Towards Quantifying Commonsense Reasoning with Mechanistic Insights
Abhinav Joshi, Areeb Ahmad, Divyaksh Shukla, Ashutosh Modi
TL;DR
This paper tackles the challenge of evaluating commonsense reasoning in language models by introducing a graph-based resource derived from crowdsourced DeScript event sequences to model 37 real-world activities. It constructs directed Compact Graphs to enable enormous, sample-rich reasoning prompts (approximately $10^{17}$ queries per activity) and introduces trajectory entropy as a complexity measure, coupled with human-quality checks. A mechanistic-insights toolkit leverages MCQA prompts, direct-effect path patching, and conjugate prompts within a $do$-calculus framework to localize decision-making in transformer layers.

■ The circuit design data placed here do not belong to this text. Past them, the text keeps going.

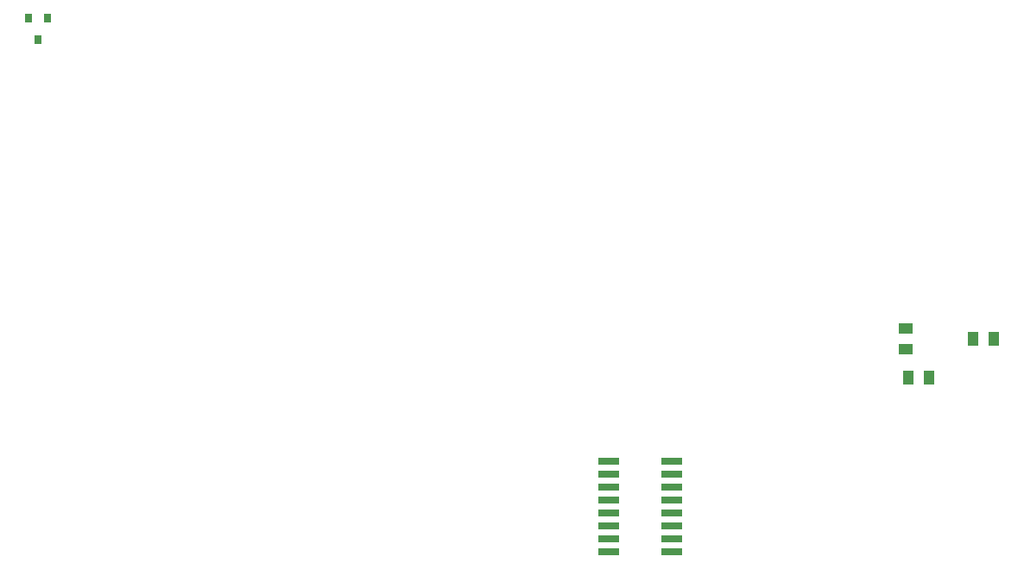
<source format=gbr>
G04 EAGLE Gerber RS-274X export*
G75*
%MOMM*%
%FSLAX34Y34*%
%LPD*%
%INSolderpaste Top*%
%IPPOS*%
%AMOC8*
5,1,8,0,0,1.08239X$1,22.5*%
G01*
%ADD10R,1.100000X1.400000*%
%ADD11R,1.400000X1.100000*%
%ADD12R,0.800000X0.900000*%
%ADD13R,2.032000X0.660400*%


D10*
X1183800Y520700D03*
X1203800Y520700D03*
D11*
X1181100Y568800D03*
X1181100Y548800D03*
D10*
X1267300Y558800D03*
X1247300Y558800D03*
D12*
X339700Y873600D03*
X320700Y873600D03*
X330200Y852600D03*
D13*
X951484Y349250D03*
X890016Y349250D03*
X951484Y361950D03*
X951484Y374650D03*
X890016Y361950D03*
X890016Y374650D03*
X951484Y387350D03*
X890016Y387350D03*
X951484Y400050D03*
X890016Y400050D03*
X951484Y412750D03*
X951484Y425450D03*
X890016Y412750D03*
X890016Y425450D03*
X951484Y438150D03*
X890016Y438150D03*
M02*

</source>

Evaluations across six open-weight LLMs reveal that smaller models can rival larger ones under certain prompts, while localization analyses consistently point to specific layers (around $l \approx 20$ to $26$) as carrying the core decision-making signals. The work provides a scalable framework for rigorous evaluation and circuit discovery of commonsense reasoning, with open-source data and code, though it notes limitations in scope (37 activities) and generalization challenges for wild-world tasks.
Abstract
Commonsense reasoning deals with the implicit knowledge that is well understood by humans and typically acquired via interactions with the world. In recent times, commonsense reasoning and understanding of various LLMs have been evaluated using text-based tasks. In this work, we argue that a proxy of this understanding can be maintained as a graphical structure that can further help to perform a rigorous evaluation of commonsense reasoning abilities about various real-world activities. We create an annotation scheme for capturing this implicit knowledge in the form of a graphical structure for 37 daily human activities. We find that the created resource can be used to frame an enormous number of commonsense queries (~ 10^{17}), facilitating rigorous evaluation of commonsense reasoning in LLMs. Moreover, recently, the remarkable performance of LLMs has raised questions about whether these models are truly capable of reasoning in the wild and, in general, how reasoning occurs inside these models. In this resource paper, we bridge this gap by proposing design mechanisms that facilitate research in a similar direction. Our findings suggest that the reasoning components are localized in LLMs that play a prominent role in decision-making when prompted with a commonsense query.